In BMW of N. Am., LLC v. MacLean, the Court of Appeals of Ohio addressed the standard for good cause in determining whether a franchisor should deny a franchise transfer. BMW of N.Am., LLC v. MacLean, 2021-Ohio-2388 (Ohio Ct. App. July 13, 2021). Kirtlund Frye wanted to transfer his BMW dealership to the dealership’s general manager, Colin MacLean (Plaintiff). However, BMW denied the transfer. In response, MacLean and Frye filed a protest with the Ohio Motor Vehicle Dealer’s Board, which evaluated the protest under the statutory requirement that a franchisor shall not deny a franchise transfer if the Board determined that good cause did not exist for such denial.

The Board determined that BMW had not met its burden of persuasion in showing good cause and that the transfer should be approved. BMW subsequently appealed to the common pleas court, which affirmed the Board’s decision, noting that the decision fulfilled statutory requirements and was supported by evidence that was reliable (“it can be depended on to state what is true”), probative (“it has the tendency to establish the truth of relevant facts”), and substantial (“it has importance and value”), which in turn statutorily empowered the common pleas court to affirm.
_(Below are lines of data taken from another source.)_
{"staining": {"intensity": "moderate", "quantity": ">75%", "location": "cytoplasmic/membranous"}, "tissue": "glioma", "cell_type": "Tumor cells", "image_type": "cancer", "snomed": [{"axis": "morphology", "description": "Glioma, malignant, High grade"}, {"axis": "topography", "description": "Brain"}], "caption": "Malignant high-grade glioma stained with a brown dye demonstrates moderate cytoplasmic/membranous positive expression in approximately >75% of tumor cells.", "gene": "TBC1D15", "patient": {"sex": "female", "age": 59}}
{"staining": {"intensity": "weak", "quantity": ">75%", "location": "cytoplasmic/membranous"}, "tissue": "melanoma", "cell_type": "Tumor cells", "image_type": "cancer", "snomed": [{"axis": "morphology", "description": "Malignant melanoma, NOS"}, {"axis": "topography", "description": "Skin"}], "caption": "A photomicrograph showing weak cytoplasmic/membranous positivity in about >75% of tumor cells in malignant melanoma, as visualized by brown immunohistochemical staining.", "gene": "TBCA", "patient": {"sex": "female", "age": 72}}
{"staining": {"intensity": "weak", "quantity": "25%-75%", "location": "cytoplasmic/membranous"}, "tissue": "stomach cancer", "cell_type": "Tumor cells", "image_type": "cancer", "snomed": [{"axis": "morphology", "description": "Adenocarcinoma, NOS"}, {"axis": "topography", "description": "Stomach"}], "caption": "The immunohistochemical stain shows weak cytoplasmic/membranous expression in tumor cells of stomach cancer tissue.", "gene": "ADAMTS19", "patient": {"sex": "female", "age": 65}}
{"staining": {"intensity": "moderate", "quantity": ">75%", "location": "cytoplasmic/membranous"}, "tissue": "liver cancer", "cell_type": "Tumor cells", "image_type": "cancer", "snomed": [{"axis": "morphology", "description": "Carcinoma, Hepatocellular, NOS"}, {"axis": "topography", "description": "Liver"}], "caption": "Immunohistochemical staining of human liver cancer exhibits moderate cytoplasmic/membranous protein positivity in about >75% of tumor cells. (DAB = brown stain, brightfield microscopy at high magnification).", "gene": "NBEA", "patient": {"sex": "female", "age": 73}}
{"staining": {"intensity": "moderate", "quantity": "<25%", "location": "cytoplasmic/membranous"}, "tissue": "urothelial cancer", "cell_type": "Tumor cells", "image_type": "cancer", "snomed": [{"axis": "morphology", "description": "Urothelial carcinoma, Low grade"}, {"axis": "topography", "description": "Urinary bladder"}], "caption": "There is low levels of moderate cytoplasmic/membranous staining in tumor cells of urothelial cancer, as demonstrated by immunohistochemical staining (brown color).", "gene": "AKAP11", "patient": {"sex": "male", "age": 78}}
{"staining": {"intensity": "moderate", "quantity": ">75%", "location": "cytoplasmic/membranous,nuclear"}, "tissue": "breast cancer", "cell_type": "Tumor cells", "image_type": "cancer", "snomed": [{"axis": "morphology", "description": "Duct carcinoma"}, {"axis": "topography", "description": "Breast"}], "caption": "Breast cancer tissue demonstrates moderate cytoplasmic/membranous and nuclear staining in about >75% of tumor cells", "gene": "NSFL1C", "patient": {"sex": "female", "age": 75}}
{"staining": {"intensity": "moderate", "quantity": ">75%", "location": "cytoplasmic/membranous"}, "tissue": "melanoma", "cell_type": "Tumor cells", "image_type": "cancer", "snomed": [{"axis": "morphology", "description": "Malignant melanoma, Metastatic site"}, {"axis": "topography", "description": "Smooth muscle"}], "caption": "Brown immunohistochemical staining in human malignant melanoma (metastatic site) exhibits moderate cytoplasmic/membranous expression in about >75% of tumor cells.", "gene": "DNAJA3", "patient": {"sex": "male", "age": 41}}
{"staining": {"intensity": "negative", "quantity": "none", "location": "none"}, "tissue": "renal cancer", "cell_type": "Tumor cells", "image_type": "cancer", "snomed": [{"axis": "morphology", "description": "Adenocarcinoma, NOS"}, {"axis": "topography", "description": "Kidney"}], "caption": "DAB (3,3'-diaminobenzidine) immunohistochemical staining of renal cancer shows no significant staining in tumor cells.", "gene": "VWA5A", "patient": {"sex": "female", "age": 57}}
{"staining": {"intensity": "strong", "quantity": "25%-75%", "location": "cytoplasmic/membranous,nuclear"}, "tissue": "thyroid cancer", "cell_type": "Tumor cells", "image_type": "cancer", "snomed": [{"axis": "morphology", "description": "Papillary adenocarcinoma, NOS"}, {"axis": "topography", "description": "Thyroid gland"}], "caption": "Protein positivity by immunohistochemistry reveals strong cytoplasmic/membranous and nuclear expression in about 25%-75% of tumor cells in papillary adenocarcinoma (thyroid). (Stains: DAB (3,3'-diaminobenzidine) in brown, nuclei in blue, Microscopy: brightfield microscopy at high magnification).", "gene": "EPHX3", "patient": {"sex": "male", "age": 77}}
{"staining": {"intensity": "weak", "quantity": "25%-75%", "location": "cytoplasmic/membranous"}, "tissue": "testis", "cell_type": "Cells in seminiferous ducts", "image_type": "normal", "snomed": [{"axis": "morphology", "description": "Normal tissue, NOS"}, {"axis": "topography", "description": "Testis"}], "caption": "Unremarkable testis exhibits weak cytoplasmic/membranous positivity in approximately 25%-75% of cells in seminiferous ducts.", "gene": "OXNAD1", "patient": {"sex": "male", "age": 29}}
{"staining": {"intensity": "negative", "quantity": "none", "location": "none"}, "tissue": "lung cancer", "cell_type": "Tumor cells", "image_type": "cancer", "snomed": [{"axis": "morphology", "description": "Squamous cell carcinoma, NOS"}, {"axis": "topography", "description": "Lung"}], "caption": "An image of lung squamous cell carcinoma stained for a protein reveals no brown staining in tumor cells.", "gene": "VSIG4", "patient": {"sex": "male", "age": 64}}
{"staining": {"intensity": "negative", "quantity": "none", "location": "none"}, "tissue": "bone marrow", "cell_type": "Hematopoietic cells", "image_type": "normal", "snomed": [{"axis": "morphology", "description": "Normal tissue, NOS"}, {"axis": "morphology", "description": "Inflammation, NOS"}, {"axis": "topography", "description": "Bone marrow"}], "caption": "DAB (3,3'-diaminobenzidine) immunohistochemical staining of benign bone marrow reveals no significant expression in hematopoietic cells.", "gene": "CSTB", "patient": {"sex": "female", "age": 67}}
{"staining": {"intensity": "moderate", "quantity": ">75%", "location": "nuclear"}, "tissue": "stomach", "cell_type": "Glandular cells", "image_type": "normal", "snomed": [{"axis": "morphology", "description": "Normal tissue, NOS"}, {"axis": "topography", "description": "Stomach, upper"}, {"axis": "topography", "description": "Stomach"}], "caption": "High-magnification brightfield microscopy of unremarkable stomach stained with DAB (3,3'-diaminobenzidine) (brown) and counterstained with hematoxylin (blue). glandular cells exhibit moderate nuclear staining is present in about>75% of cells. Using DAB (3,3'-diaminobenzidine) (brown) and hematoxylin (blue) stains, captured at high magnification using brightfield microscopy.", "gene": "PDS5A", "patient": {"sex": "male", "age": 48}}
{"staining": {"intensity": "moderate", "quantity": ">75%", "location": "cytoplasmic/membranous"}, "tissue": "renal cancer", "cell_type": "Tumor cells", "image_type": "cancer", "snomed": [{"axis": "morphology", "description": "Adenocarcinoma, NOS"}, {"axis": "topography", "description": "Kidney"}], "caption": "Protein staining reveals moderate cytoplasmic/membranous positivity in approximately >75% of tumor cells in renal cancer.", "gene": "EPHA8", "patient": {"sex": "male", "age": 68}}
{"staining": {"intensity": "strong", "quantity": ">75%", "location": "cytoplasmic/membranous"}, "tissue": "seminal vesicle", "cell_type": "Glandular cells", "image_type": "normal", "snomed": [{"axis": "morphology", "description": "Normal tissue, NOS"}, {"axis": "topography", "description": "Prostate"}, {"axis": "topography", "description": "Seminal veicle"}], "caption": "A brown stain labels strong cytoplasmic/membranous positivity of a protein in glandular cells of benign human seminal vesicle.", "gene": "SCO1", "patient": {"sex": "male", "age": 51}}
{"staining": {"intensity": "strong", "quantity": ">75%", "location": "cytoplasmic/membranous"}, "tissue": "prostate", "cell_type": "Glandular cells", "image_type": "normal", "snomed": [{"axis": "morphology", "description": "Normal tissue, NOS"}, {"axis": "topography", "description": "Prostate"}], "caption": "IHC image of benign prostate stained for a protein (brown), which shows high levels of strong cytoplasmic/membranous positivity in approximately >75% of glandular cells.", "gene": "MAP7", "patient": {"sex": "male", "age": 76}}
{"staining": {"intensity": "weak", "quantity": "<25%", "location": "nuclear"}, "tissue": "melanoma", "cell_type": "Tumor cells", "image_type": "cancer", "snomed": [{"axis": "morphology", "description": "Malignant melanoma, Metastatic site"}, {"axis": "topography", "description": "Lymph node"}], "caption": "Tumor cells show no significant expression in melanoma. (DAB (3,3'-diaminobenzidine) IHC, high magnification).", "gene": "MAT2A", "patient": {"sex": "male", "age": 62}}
BMW then appealed to the Court of Appeals of Ohio and presented two assignments of error: (1) the common pleas court erred as a matter of law by concluding that BMW did not have good cause to deny the transfer and (2) the common pleas court abused its discretion when it found that the Board’s decision was supported by reliable, probative, and substantial evidence.

The Appeals Court first addressed the second assignment of error. The Court highlighted testimony by an expert witness for MacLean, who asserted that MacLean’s tenure as general manager saw “more than adequate sales performance by industry standards.” The witness criticized certain benchmarks and standards put forward by BMW to assess the transfer as misleading or “failed to be an objective and reasonable standard” (e.g., a standard that consistently fails the majority of dealerships). The Appeals Court also highlighted evidence from the Board that BMW failed to establish that poor local market conditions were attributed to MacLean’s performance. The Appeals Court further noted BMW’s ongoing negotiation with another dealership aimed at consolidating the Cleveland market, which undermined its stated reasons for denying the transfer.

The Appeals Court then turned to the franchise agreement, which required BMW to evaluate MacLean’s qualifications and ability to comply with the requirements of the franchise regarding a transfer. Specifically, the Appeals Court quoted the hearing examiner, stating that “the franchise agreement provided that BMW . . . selected its dealers based on their character, reputation, automotive experience, . . . capital, . . . or financial qualifications,” yet BMW did not mention any such criteria in its denial of the transfer to MacLean. Therefore, the Appeals Court noted that BMW’s focus on the benchmarks as the sole evaluation criteria did not meet its burden of persuasion to establish that certain bad performance outcomes were the result of MacLean’s qualifications or his inability to comply with the requirements of the franchise.

On such a record, the Appeals Court found that the common pleas court did not abuse its discretion in determining that the Board’s determination of lack of good cause was supported by reliable, probative, and substantial evidence.

Lastly, the Appeals Court addressed BMW’s assignment of error, asserting that the common pleas court had erred when it concluded that BMW lacked good cause to deny the transfer. The Appeals Court made clear that although the parties agreed that BMW’s national benchmarks “were reasonable for measuring the performance of a dealership,” agreement on such was “not the same as saying that those dealership benchmarks were reasonable and objective for use as the sole criteria in evaluating . . . MacLean as a transferee, or that they were applied fairly and objectively.” The Appeals Court also made clear that, despite BMW’s contentions, the common pleas court’s decision did not relate to a review of BMW’s business judgment; rather, it was reviewing the Board’s decision pursuant to statutory requirement. The Appeals Court also addressed BMW’s confusion of the administrative appeal’s posture. BMW argued that the common pleas court had made a determination of good cause when, in fact, it was the Board that had made this determination. Based on the foregoing reasons, the Appeals Court affirmed the judgment of the common pleas court.

The principle established from this case was that franchisors must have substantial, reliable, and probative evidence to deny a franchise transfer and cannot rely solely on subjective or potentially misleading benchmarks. Furthermore, franchisors must evaluate the qualifications of the proposed transferee in accordance with the criteria set forth in the franchise agreement. This case demonstrated the importance of a fair and thorough evaluation process and highlighted that franchisors cannot deny a transfer based on reasons that were not supported by evidence or were inconsistent with their contractual obligations.